The calculation of loss function is wicked and allows model to fit very quickly and produce very good translation. But unfortunately this is not real and the model is not able to spell out the German sentence itself. It could only completes an i-length German sentence if you give it the first (i-1) token, which means it could not generate the whole sentence from a start-of-sentence tag .

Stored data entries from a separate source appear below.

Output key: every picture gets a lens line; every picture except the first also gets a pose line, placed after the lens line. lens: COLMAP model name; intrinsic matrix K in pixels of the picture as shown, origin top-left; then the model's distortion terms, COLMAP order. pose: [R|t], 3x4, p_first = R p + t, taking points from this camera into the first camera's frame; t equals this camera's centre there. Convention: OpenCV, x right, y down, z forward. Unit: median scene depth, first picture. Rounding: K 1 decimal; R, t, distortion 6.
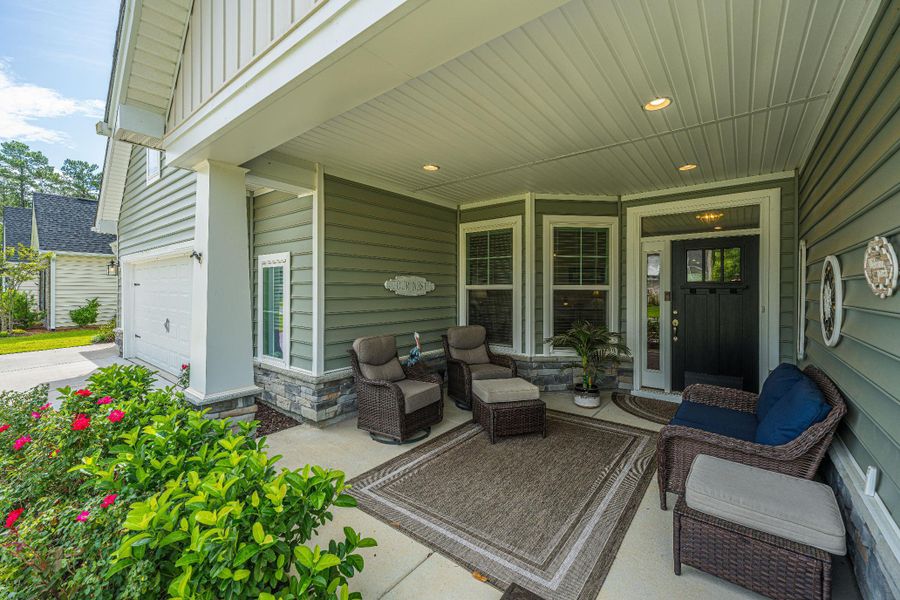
lens RADIAL K [[367.6, 0, 431.3], [0, 367.6, 289.5], [0, 0, 1]] dist [0.000419, 0.000012]
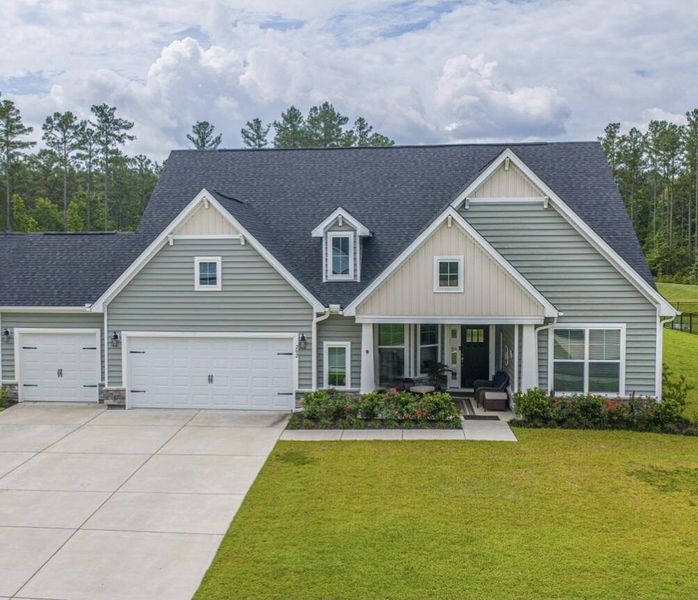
lens RADIAL K [[867.7, 0, 300.5], [0, 867.7, 300.2], [0, 0, 1]] dist [0.016261, -0.027108]
pose [[0.834781, -0.035157, 0.549458, -3.151043], [0.006764, 0.998539, 0.053615, -0.570970], [-0.550541, -0.041040, 0.833799, -2.966762]]
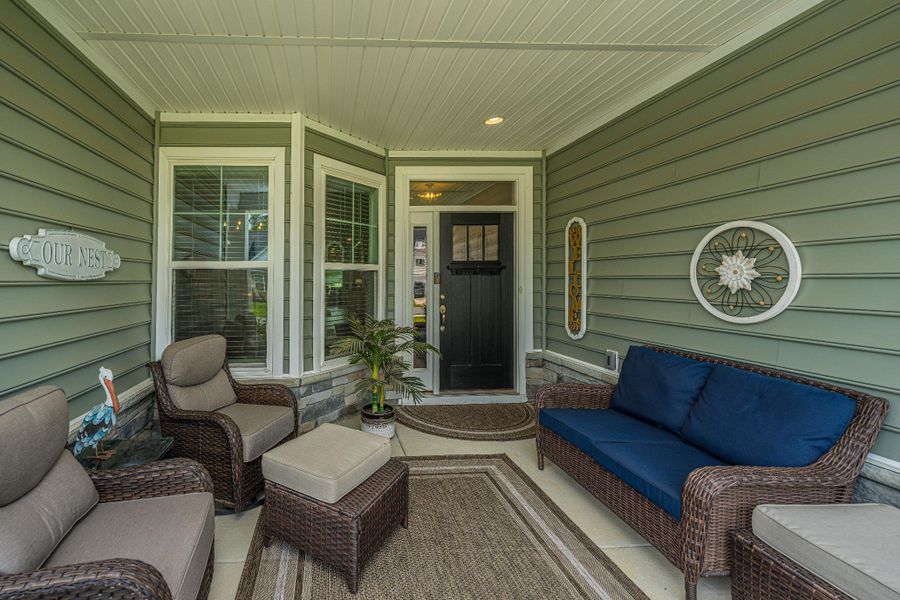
lens RADIAL K [[415.4, 0, 343.4], [0, 415.4, 261.5], [0, 0, 1]] dist [0.000457, 0.000049]
pose [[0.736897, 0.021563, 0.675661, -0.147537], [0.008367, 0.999124, -0.041011, 0.017531], [-0.675953, 0.035874, 0.736071, 0.427540]]
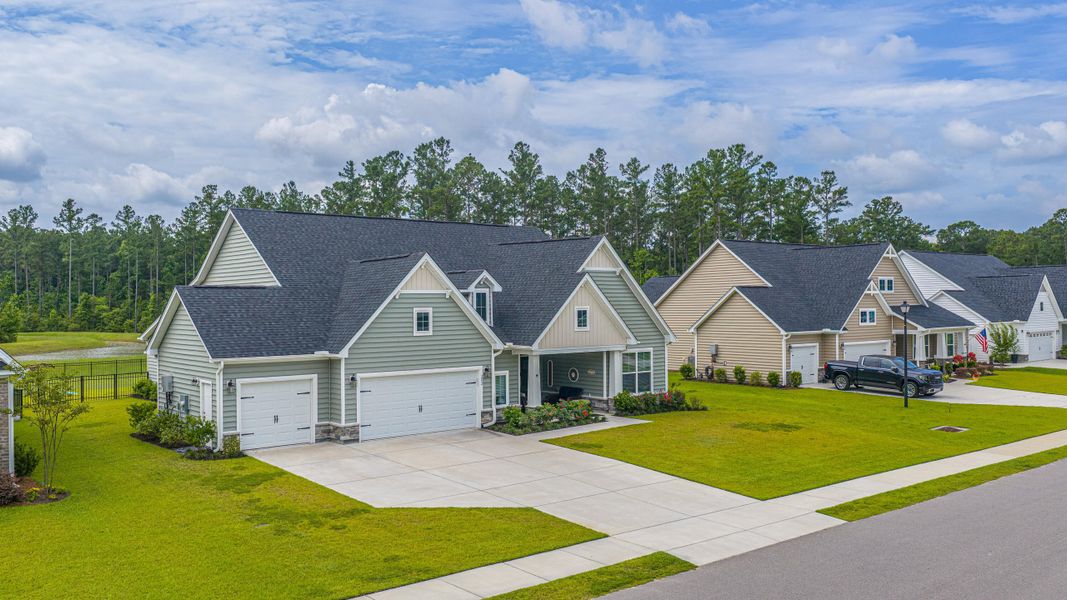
lens RADIAL K [[855.8, 0, 533.5], [0, 855.8, 300.0], [0, 0, 1]] dist [0.028817, 0.005072]
pose [[0.184753, 0.001279, 0.982784, -6.483043], [0.011045, 0.999933, -0.003378, -0.582537], [-0.982723, 0.011479, 0.184726, -0.504542]]
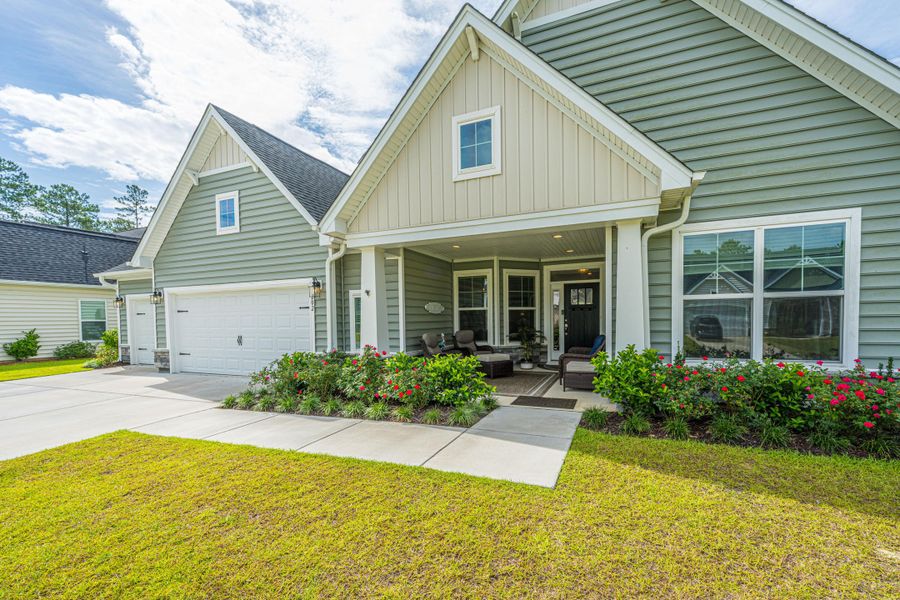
lens RADIAL K [[369.1, 0, 470.4], [0, 369.1, 334.1], [0, 0, 1]] dist [-0.001327, -0.000036]
pose [[0.949529, -0.030708, 0.312173, -0.428990], [0.018219, 0.998916, 0.042843, 0.040299], [-0.313151, -0.034993, 0.949059, -0.696405]]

It seems reasonable enough to use this loss to train the network, but unreasonable to assess its translation ability, though I have yet to train this network to its full functionality.
###################
## original leave-last-token out decoder,
## Not sure what's the exact error in this calculation,
## but maybe because the model see the mask token directly?
##
#Output German, One Token At A Time
all_outs = torch.tensor([],requires_grad=True).to(device)
for i in range(item["german"].shape[1]-1):
out = model(item["german"][:,:i+1])
all_outs = torch.cat((all_outs,out),dim=1)
# ###################
# My variation of leave-last-token-out decoder, Used at training
# output_vocab_size = german_vocab_len
g = item["german"].shape
x = torch.zeros( [g[0],g[1],],dtype=torch.long ).to(device)
all_outs = torch.tensor([],requires_grad=True).to(device)
for i in range(item["german"].shape[1]-1):
xx = torch.zeros( [g[0],g[1], ],dtype=torch.long ).to(device)
out = model(x)
xx[:,i:i+1] = item["german"][:,i:i+1]
x = x+xx
all_outs = torch.cat((all_outs,out),dim=1)
# ###################
# My variation of beam search decoder
model.encode(item["english"][:,1:-1])
g = item["german"].shape
x = torch.zeros( [g[0],g[1],],dtype=torch.long ).to(device)
all_outs = torch.tensor([],requires_grad=True).to(device)
for i in range(item["german"].shape[1]-1):
out = model(x)
x[:,i:i+1] = out.argmax(axis=-1)
all_outs = torch.cat((all_outs,out),dim=1)
I found this glitch when fiddling with the attention layer at its core, and found zeroing the attention value created no harm to the performance of a last-token-only model in
sub_layers.py
attention_weights = F.softmax(attention_weights,dim=2)
attention_weights = attention_weights *0. ## Try this!